Unter dem Druck der Klimajugend haben sich jetzt die Grünen etwas bewegt. Sie wollen die CO2-Emissionen in der Schweiz bis ins Jahr 2030 halbieren. Und auch die als graue Energie importierten Emissionen. Das wird nicht so anstrengend werden, wie das Beispiel der Autoindustrie zeigt.
Die Schweiz stellt nämlich keine Autos her. Aber in jedem Auto, das wir importieren, stecken rund 9 Tonnen graue Energie. Deutsche Autohersteller wie Volkswagen oder BMW wollen diese Werte bis 2030 mindestens halbieren. Sie verpflichten ihre Zulieferer, klimaneutral zu werden. Das heisst: sie erreichen das Ziel der Grünen, ohne dass die Schweiz auch nur einen müden Finger rühren muss.
Trotz aller Kritik: Die Grünen haben sich bewegt, und sie werden sich weiter bewegen müssen. Die Frage ist, in welcher Logik? Müssen wir sparen, müssen wir den Konsum senken, um in den Klimawandel investieren zu können? Noch ist das die vorherrschende Logik von Klimabewegung, Grünen und SP. Aber: wer ist «wir»?
Und: Vielleicht kommt ja alles ganz anders, als die Mehrheit der Freundinnen und Freunde der Umwelt sich dies heute vorstellen. Weil die technische Entwicklung alle Erwartungen übertrifft. Neudeutsch nennt man dies «Game-Changer», Spielumdreher (siehe Box).
Game-Changer Windenergie: Die EU will die installierte Leistung aller Windräder auf 300 Gigawatt erhöhen. Das entspricht der Leistung von 200 grossen Atomkraftwerken. Produziert wird vorab Winterenergie.
Game-Changer Sonnenenergie: Die Preise für Solarzellen, Montagesysteme und Wechselrichter befinden sich im freien Fall. Freilandanlagen werden nächstens auch in der Schweiz Strom für 4 Rappen pro Kilowattstunde produzieren.
Game-Changer Batterien: Mit Batterien kann man – kombiniert mit Solaranlagen – Tages- und Nachtausgleich schaffen. Batterien der neuesten Generation werden pro gespeicherte Kilowattstunde 70 Franken kosten. Und man kann sie 10 000 Mal laden und entladen. Bei diesen Kosten kann man Pumpspeicherwerke glatt vergessen.

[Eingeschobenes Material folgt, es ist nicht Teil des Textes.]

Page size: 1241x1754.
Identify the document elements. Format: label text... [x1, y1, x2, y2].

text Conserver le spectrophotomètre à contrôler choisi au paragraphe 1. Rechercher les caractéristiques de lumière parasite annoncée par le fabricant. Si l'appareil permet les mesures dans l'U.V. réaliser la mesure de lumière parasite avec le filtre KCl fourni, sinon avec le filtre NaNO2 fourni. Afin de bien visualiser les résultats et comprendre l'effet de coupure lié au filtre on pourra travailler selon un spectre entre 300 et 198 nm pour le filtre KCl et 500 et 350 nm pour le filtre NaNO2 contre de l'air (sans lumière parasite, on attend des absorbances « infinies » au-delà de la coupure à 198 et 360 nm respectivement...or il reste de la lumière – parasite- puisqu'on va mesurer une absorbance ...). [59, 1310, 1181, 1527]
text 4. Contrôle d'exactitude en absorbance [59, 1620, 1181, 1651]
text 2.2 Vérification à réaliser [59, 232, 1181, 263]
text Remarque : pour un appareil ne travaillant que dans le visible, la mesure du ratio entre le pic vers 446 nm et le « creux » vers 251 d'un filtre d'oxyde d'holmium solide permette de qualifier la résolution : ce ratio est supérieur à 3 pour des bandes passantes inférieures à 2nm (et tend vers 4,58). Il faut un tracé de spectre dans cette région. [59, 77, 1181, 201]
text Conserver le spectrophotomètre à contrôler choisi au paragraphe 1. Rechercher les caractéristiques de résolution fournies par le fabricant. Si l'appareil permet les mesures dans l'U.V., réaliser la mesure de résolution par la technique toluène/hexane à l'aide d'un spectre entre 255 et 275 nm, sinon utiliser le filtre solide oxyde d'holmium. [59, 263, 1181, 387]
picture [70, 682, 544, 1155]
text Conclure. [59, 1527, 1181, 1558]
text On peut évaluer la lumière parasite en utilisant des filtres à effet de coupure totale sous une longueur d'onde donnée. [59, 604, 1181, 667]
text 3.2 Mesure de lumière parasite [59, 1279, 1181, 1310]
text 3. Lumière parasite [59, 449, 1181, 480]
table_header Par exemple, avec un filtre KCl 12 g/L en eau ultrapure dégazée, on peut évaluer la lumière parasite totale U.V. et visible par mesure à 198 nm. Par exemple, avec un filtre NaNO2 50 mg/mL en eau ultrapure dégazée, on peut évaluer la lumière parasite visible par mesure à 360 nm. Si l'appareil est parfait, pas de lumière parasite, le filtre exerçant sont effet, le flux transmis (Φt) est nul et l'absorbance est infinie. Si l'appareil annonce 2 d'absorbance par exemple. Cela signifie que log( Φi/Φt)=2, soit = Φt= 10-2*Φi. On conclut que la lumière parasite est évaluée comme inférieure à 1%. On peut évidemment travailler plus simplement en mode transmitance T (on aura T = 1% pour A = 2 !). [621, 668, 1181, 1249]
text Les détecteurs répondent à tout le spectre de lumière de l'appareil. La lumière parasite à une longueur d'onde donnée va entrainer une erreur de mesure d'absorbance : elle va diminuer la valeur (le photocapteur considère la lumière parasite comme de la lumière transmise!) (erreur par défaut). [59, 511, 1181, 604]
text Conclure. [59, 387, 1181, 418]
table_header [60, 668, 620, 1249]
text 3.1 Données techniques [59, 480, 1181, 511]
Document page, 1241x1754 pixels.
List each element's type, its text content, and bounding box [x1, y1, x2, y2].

Game-Changer Wasserstoff: Man kann – wie neuere Studien zeigen – in Spanien mit Solarenergie Strom produzieren. Diesen vor Ort in Wasserstoff umwandeln. Und mittels Pipeline ins Zentrum von Europa pumpen. Kosten pro Kilowattstunde absehbar nur 5 Rappen.
Game-Changer Brennstoffzellen: Stationäre Brennstoffzellen werden immer billiger und effizienter. Sie werden künftig auch als Kraft-Wärme-Kopplung und Notstromaggregate dienen. Der Industrietechnik-Firma Bosch sei Dank!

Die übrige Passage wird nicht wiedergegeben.